=== Textauszug ===

D./ die Beamten * L* und * Co* mit Gewalt an Amtshandlungen, nämlich an seiner Anhaltung, Identitätsfeststellung und Durchführung einer Verkehrskontrolle zu hindern versucht, indem er mit einer Geschwindigkeit von zumindest 55 km/h mit seinem Fahrzeug mit der rechten Seite des von * L* gelenkten Streifenfahrzeugs kollidierte;

E./ Beamte während der Vollziehung ihrer Aufgaben vorsätzlich

I./ durch die unter Punkt D./ angeführte Straftat andere am Körper verletzt, wobei er dadurch eine schwere Körperverletzung herbeizuführen versuchte, und zwar:

1./ * L*, wodurch dieser eine Prellung am rechten Knie und eine Zerrung der Lendenwirbelsäule erlitt;

2./ * Co*, wodurch dieser eine Prellung und eine Abschürfung am linken Unterarm und am linken Schienbein erlitt;

II./ am Körper zu verletzen versucht, und zwar * D*, indem er mit der linken Faust gezielt in Richtung dessen Gesichts schlug;

F./ durch die unter Punkt D./ angeführte Straftat eine fremde Sache, nämlich ein Polizeifahrzeug im Wert von 19.430 Euro zerstört und dadurch an der Sache einen 5.000 Euro übersteigenden Schaden herbeigeführt.

Rechtliche Beurteilung

[3] Die dagegen aus Z 5 und 10 des § 281 Abs 1 StPO ergriffene Nichtigkeitsbeschwerde des Angeklagten schlägt fehl.

=== Datenzeilen ===

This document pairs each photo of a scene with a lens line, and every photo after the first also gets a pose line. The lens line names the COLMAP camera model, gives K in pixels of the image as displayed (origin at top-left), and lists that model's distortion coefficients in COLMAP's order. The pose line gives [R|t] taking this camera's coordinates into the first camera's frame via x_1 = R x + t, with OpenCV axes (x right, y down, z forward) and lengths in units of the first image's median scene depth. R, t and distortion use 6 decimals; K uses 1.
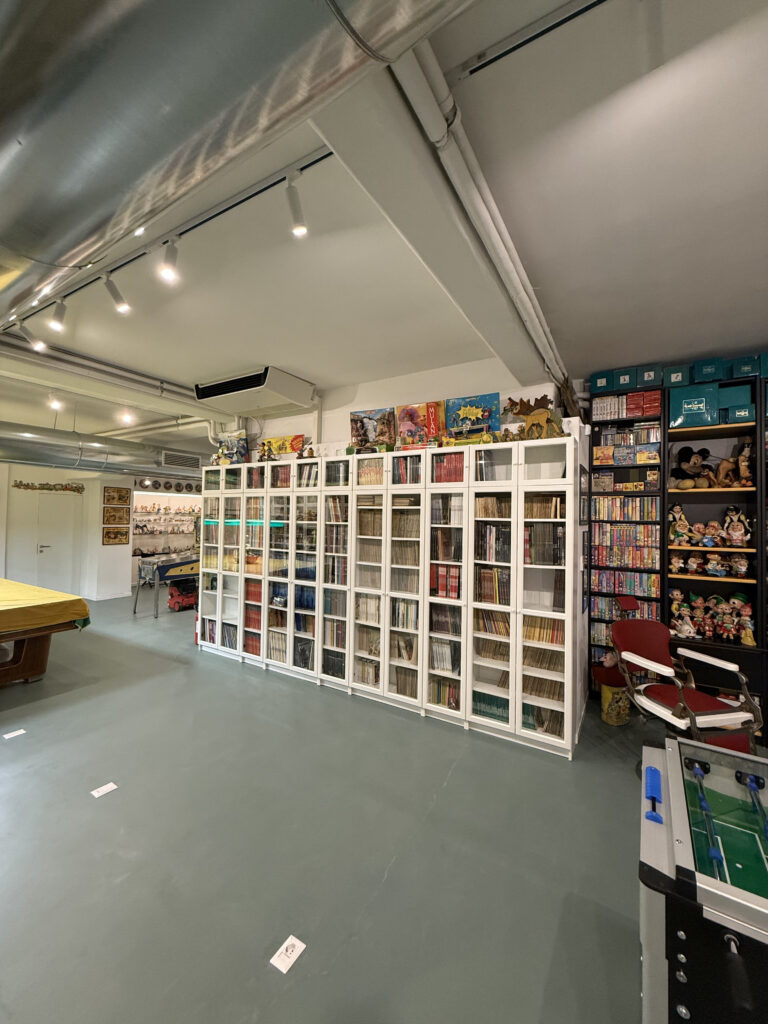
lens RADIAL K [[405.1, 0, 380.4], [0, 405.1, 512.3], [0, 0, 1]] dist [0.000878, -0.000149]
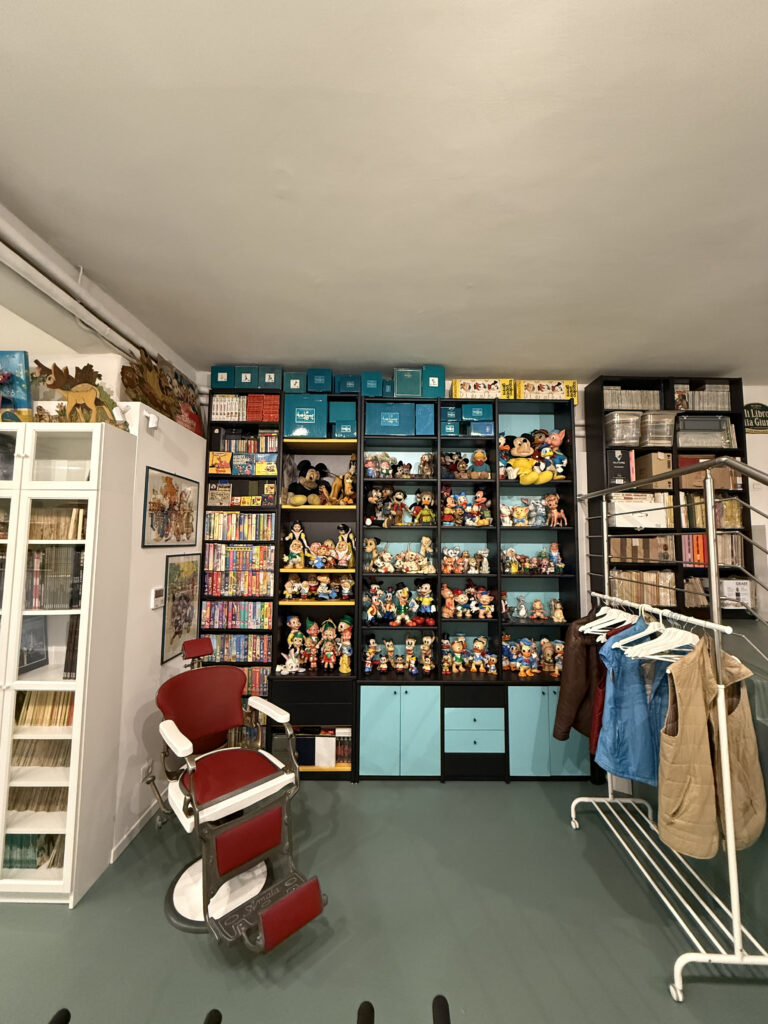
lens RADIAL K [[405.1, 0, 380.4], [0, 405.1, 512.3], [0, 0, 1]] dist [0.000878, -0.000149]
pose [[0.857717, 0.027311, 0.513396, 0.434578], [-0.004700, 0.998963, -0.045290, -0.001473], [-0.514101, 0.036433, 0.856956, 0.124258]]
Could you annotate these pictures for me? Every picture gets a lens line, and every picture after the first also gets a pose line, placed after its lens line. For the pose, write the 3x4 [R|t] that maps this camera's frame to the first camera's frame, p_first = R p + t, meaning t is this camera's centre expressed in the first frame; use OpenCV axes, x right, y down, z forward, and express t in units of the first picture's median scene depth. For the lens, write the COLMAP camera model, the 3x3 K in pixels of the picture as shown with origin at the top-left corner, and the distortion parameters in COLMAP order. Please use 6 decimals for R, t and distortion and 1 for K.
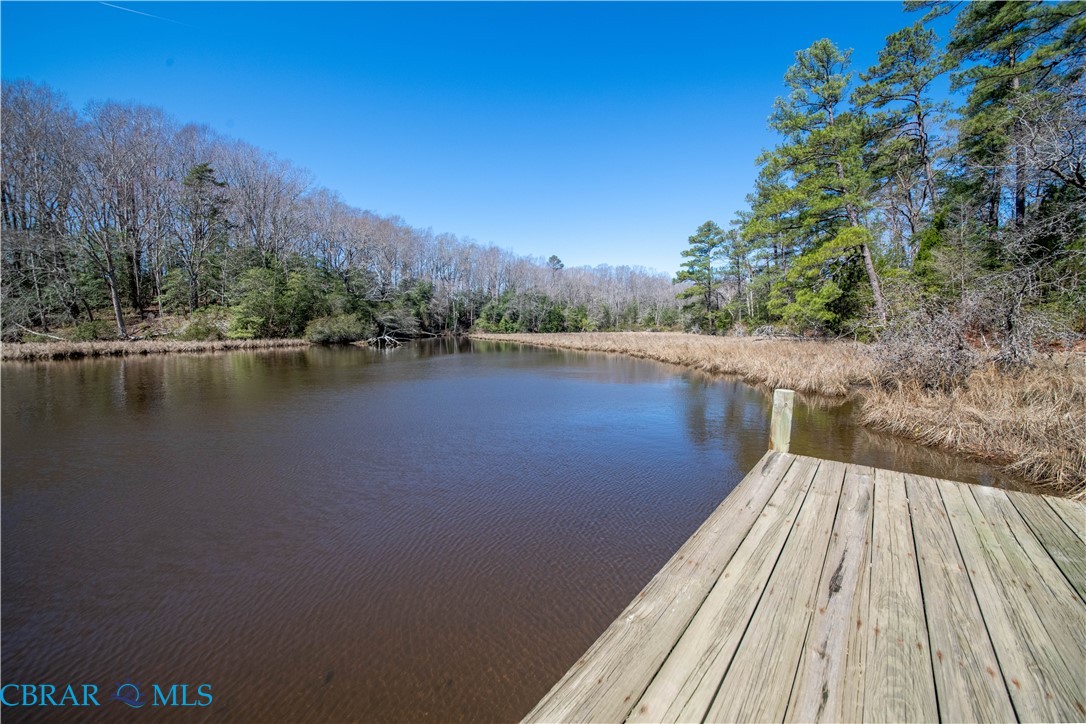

===
=== Datenzeilen ===

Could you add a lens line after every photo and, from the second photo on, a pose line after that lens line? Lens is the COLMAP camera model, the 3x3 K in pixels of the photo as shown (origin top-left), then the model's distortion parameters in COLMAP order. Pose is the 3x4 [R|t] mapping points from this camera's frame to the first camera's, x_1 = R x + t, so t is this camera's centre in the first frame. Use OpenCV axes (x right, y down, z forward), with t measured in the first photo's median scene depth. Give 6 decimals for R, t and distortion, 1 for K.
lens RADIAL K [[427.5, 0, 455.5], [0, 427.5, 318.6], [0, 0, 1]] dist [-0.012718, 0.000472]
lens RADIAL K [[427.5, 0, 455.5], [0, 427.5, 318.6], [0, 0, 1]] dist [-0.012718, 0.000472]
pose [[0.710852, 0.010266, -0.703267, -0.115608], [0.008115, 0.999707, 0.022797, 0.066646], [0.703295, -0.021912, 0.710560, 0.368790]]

===
=== Datenzeilen ===

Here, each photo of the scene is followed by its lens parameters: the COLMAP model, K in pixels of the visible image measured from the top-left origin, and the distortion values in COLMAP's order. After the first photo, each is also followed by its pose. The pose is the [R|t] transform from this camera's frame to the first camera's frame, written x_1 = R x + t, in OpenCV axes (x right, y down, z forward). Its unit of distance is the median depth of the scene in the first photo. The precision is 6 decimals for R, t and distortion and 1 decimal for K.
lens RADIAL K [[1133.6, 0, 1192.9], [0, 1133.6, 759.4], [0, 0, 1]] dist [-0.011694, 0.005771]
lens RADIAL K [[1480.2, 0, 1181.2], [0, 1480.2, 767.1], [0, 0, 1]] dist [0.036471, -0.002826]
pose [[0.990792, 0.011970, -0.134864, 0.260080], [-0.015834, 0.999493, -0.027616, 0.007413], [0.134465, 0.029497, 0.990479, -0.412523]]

===

Arbeitsanweisungen =
A. Welchen Wert hatte laut Textauszug das zerstörte Polizeifahrzeug?
B. Nennen Sie alle Amtshandlungen, an denen der Angeklagte laut Textauszug unter Punkt D./ die Beamten zu hindern versuchte.
C. Führen Sie den Textauszug aus dem Strafurteil nach dessen letztem Satz weiter.
Die Zeilen sind für das Folgende ohne Belang.

Lösungen =
A. 19.430 Euro

B. Anhaltung, Identitätsfeststellung, Durchführung einer Verkehrskontrolle

C.
[4] Die zu D./, E./1./ und 2./ sowie F./ erhobene Mängelrüge kritisiert die Feststellungen zum vorsätzlichen Handeln des Angeklagten im Wesentlichen mit dem Argument, dass der Beamte * L* den von ihm gelenkten Streifenwagen erst 15 bis 20 Meter vor der Kollision in die Fahrspur des entgegenkommenden, sich mit einer 55 km/h übersteigenden Geschwindigkeit annähernden PKW des Angeklagten einlenkte, sodass dem Angeklagten bloß eine Sekunde Reaktionszeit verblieben wäre.

[5] Dabei übersieht die Beschwerde, dass sich der Vorsatz des Angeklagten nach den Erwägungen des Schöffengerichts „nicht erst auf den ′letzten Metern′ vor dem Zusammenstoß bildete, sondern schon in größeren zeitlichem Abstand bei der Annäherung an den Streifenwagen“ (US 23).

[6] Solcherart geht auch die Kritik am Unterbleiben einer Erörterung (Z 5 zweiter Fall) ins Leere, wonach „der Streifenwagen für den Angeklagten überraschend 15 bis 20 Meter vor der Kollision, mithin innerhalb der Zeitspanne, die dem Angeklagten für eine Abwehrreaktion zur Verfügung stand, in seine Fahrlinie hineinlenkte“, und „wie sich aus der Sicht des Angeklagten die Folgen eines Auslenkens in die seitliche Begrenzung dargestellt hätten“.

[7] Gleiches gilt für die isoliert aus dem Zusammenhang gerissene und eigenständig zu Gunsten des Angeklagten interpretierte Deposition des Zeugen Co*, wonach der Angeklagte „zuerst versucht“ hätte, auszuweichen. Die Beschwerde übergeht nämlich die Angaben dieses Zeugen dazu, dass der Angeklagte – um die Sperre der Fahrspur zu durchbrechen – die Geschwindigkeit erhöhte (ON 94 S 30). Solcherart zeigt aber die Beschwerde keine, der Lösung der Schuldfrage entgegenstehenden Beweisergebnisse auf (RIS Justiz RS0098646 [T8]).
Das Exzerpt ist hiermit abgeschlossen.